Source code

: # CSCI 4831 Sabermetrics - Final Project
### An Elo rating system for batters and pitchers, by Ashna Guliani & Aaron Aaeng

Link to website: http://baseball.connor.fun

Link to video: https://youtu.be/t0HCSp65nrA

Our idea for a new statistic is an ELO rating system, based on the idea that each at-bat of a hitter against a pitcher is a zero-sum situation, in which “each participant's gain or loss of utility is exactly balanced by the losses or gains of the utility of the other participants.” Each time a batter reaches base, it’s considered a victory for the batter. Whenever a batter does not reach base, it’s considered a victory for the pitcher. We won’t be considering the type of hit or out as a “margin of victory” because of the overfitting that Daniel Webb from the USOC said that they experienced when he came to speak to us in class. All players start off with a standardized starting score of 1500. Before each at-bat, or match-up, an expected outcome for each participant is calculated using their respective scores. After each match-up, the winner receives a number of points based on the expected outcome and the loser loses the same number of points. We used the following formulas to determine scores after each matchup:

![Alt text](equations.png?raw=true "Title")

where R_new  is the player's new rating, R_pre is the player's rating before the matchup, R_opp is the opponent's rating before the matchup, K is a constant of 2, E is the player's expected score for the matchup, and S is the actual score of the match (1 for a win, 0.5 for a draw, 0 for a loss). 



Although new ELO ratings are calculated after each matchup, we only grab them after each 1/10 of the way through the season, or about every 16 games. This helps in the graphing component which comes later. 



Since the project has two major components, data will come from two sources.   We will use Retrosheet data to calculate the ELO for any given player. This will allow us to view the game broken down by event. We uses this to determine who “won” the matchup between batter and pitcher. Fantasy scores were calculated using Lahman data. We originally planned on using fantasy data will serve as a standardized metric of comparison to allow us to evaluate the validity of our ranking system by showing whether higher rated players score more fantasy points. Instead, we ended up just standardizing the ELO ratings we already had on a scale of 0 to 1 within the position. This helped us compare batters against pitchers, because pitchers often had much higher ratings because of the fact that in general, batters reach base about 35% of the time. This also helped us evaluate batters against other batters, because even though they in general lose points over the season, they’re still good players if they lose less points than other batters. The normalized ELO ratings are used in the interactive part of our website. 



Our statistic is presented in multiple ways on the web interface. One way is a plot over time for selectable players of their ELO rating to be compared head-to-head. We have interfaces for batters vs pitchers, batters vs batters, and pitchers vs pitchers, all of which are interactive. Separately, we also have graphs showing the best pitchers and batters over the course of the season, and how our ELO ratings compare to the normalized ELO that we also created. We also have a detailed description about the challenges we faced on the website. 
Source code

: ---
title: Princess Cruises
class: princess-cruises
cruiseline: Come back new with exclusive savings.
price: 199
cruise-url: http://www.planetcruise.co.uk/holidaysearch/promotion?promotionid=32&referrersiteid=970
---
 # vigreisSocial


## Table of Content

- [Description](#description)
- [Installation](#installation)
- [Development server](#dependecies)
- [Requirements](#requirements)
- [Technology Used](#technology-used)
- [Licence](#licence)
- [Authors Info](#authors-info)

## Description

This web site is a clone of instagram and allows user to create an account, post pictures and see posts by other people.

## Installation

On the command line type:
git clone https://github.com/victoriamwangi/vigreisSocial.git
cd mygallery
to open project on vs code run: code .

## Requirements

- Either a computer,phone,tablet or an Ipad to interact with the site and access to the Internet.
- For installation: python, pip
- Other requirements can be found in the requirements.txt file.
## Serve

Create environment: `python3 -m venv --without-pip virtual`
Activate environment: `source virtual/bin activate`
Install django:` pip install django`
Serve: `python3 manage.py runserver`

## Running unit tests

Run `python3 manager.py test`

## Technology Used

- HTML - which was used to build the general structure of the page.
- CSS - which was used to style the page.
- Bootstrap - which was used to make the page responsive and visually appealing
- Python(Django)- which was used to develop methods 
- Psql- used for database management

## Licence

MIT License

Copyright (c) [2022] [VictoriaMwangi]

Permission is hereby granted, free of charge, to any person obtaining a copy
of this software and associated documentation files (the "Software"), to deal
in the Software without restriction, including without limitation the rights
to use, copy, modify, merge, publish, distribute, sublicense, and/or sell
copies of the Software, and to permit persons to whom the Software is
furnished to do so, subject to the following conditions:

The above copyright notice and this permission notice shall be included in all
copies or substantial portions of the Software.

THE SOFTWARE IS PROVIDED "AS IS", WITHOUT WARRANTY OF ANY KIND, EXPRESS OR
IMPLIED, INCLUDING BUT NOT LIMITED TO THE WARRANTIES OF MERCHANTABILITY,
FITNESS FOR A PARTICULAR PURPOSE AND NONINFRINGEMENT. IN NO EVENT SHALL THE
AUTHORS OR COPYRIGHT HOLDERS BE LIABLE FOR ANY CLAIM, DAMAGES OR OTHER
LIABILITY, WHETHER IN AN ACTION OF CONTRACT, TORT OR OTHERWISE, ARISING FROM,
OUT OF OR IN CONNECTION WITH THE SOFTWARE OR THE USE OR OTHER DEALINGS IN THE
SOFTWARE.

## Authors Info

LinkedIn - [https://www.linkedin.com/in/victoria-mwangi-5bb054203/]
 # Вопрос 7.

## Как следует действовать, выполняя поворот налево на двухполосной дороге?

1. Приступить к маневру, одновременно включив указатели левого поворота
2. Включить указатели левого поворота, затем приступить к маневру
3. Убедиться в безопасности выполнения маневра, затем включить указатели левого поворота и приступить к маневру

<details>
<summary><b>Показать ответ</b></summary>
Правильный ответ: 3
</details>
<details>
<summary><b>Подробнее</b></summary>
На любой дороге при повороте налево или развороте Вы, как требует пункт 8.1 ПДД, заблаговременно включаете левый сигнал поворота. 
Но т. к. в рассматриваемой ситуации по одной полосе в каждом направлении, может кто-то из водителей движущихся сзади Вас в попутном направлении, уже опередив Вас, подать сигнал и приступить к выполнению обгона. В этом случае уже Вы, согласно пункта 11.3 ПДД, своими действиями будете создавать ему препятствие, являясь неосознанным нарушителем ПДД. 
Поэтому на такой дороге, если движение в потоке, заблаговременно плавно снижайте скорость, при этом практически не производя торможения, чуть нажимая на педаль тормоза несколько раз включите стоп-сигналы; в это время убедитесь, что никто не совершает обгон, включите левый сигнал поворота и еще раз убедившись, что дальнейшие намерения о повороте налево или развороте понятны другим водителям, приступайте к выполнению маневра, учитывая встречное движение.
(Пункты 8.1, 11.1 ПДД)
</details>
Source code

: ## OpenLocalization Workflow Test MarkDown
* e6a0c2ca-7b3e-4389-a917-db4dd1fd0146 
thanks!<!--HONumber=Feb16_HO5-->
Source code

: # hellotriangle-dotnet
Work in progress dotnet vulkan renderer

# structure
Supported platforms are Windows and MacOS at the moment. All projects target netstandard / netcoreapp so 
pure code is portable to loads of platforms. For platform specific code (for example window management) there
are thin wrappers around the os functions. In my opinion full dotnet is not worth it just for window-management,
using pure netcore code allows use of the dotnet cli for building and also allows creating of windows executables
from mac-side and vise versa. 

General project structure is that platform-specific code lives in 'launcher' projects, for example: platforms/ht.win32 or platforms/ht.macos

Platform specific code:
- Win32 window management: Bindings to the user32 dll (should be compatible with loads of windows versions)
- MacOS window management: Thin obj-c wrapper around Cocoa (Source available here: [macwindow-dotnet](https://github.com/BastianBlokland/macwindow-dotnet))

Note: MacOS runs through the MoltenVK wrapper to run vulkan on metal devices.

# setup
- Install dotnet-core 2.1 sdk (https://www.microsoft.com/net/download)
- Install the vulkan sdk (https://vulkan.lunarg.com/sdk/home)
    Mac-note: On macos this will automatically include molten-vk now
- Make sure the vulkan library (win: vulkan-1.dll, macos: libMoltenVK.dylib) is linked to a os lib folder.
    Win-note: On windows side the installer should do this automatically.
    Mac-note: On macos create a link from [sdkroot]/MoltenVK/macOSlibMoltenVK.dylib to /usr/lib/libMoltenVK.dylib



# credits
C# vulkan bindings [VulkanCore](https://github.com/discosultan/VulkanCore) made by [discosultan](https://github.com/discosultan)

++++++++++++++++++++

Search the listing above for the lines with "- [Licence](#licence)" and "On the command", then output those lines and all lines between them exactly.

- [Licence](#licence)
- [Authors Info](#authors-info)

## Description

This web site is a clone of instagram and allows user to create an account, post pictures and see posts by other people.

## Installation

On the command line type:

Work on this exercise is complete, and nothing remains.